1ª Secção Cons. Rel.: Assunção Esteves
Acordam no Tribunal Constitucional:
I - O Tribunal de Instrução Criminal do Porto indeferiu o pedido de inquirição de testemunhas que, na instrução, formularam os arguidos A. e outros.
Do despacho de indeferimento, que se fundou em que aquela
'diligência serviria apenas para protelar o andamento do processo', os arguidos recorreram para o Tribunal da Relação do Porto.
O recurso foi admitido, para subir a final, com o que eventualmente viesse a pôr termo à causa, nos próprios autos e com efeito suspensivo.
Os arguidos reclamaram para o Presidente da Relação do Porto do despacho que determinou a retenção do recurso. Mas a reclamação foi, assim, desatendida:
'Os casos em que o recurso sobe imediatamente são enumerados no nº 1 do artigo 407º citado.
Tais casos, tirando o que adiante se dirá, são de ter como de enunciação taxativa.

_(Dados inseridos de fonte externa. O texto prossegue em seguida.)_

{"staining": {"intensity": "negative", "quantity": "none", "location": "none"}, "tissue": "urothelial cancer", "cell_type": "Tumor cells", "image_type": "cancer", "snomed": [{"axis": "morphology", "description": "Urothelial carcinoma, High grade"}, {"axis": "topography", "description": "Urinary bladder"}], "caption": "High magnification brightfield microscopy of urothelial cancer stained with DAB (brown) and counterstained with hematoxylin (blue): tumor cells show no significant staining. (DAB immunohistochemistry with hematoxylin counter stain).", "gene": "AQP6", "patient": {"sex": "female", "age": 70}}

Com efeito almejando dois objectivos básicos infelizmente nem sempre alcançados e, por vezes, dificilmente alcançáveis - celeridade e eficiência, por um lado, e emprestar efectividade à garantia contida num duplo grau de jurisdição autêntica, por outro - o legislador propôs-se, confessadamente,
'obviar ao reconhecido pendor para o abuso dos recursos'.

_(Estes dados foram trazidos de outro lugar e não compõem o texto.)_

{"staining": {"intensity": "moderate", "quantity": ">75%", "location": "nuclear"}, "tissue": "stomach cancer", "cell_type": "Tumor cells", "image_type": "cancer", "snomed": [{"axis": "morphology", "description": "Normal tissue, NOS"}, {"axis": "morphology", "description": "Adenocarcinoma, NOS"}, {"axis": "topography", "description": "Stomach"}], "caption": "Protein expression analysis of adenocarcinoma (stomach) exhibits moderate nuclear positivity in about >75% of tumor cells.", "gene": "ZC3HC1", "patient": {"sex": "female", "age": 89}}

Este combate, naturalmente, veio a ter repercussões a nível não só das próprias decisões recorríveis, como também, do respectivo regime de subida, que assim, restringe e tipifica drasticamente os casos de subida imediata.
O recurso interposto pelos reclamantes não se enquadra em qualquer das alíneas do nº 1 citado.
Por isso, só seria de subida imediata se coubesse na categoria residual do nº 2, aliás de perfil claramente excepcional, ou seja, se a sua retenção o tornasse 'absolutamente inútil'.
De outro modo, será de observar o regime-regra enunciado no nº 3 do mesmo preceito: quando não deverem subir imediatamente, os recursos sobem e são instruídos e julgados conjuntamente com o recurso interposto da decisão que tiver posto termo à causa.
Sendo assim, o que se segue é indagar se, subindo só a final, o recurso perde toda a utilidade, isto é, fica absolutamente inutilizado, o mesmo
é dizer: fica sem utilidade alguma, enfim, não tem qualquer proveito processual para o recorrente.
Entendem os recorrentes que sim, tanto mais que, mesmo que venham a ser absolvidos em julgamento, jamais se furtarão ao estigma de se verem a ele submetidos. Isto é, a eventual absolvição que os contemple em julgamento não tem o mesmo efeito que a sua não pronúncia.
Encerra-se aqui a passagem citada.